Abstract

Objective: This meta-analysis aims to evaluate machine learning methods in remote sensing applications for monitoring Sustainable Development Goals (SDGs). Specifically, it aims to (1) estimate the average performance (summary effect size); (2) determine the degree of heterogeneity within and across studies; (3) assess whether specific study features influence model performance; and (4) compare the sample-weighted and unweighted estimate summary effect.

Methods: The meta-analysis used the PRISMA guidelines. A search was performed across multiple academic databases to identify peer-reviewed studies that applied machine learning models to remote sensing data for SDG monitoring. A random sample of 200 relevant studies was selected for abstract screening, which was reduced to \(n = 20\) studies with \(k = 86\) effect sizes for the analysis. To estimate the overall accuracy of machine learning models both a three-level random-effects model and an unweighted model were used.

Results: The average overall accuracy of the unweighted model, \(\hat{\mu}_{_\text{unweighted}} =\) 0.90 (95% CI [0.85; 0.94]), which is not substantially different from the weighted model, \(\hat{\mu}_{_\text{weighted}} =\) 0.89 (CI 95% [0.85, 0.94]. The weighted models found substantial heterogeneity between results. Unsurprisingly, the proportion of the majority class was identified as the most important factor affecting the overall accuracy, followed by the inclusion of ancillary data. However, machine learning model group (i.e., neural networks, tree-based models) or SDG goal did not have a significant effect on the reported overall accuracy.

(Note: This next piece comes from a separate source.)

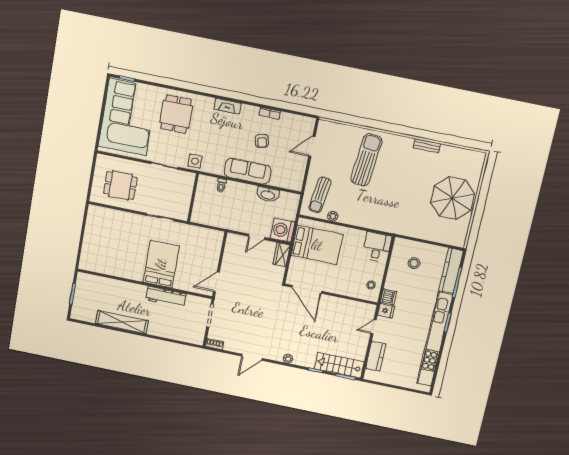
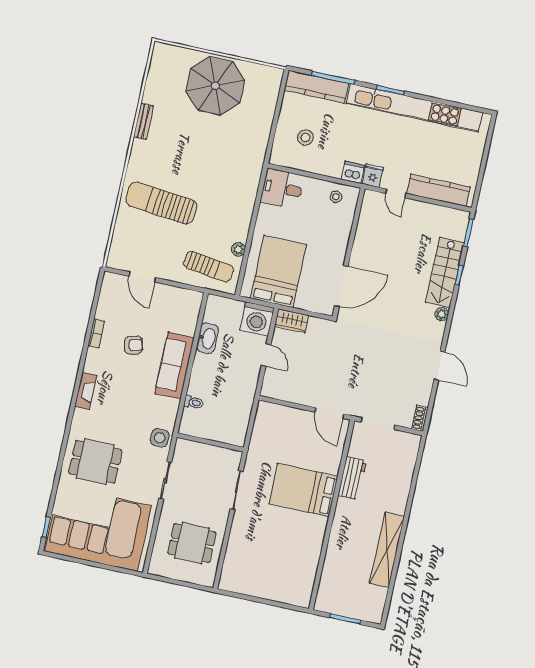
dining table: (120, 185) -> (192, 543), turned 90
workbench: (166, 297) -> (352, 478), width x0.73
kitchen counter: (376, 356) -> (438, 190), width x1.50
stairs: (339, 365) -> (445, 272), moved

Conclusion: This study demonstrates the high variability model performance in remote sensing applications. As well as the impact class imbalance has on the reported overall accuracy. These findings suggest the need for precise metrics to assess model performance, particularly in imbalanced datasets. Future research should examine a broader range of performance metrics and explore additional study features to explore further what features affect the outcomes. In addition, the robustness of the random-effects meta-analysis methods application to this field should be further examined.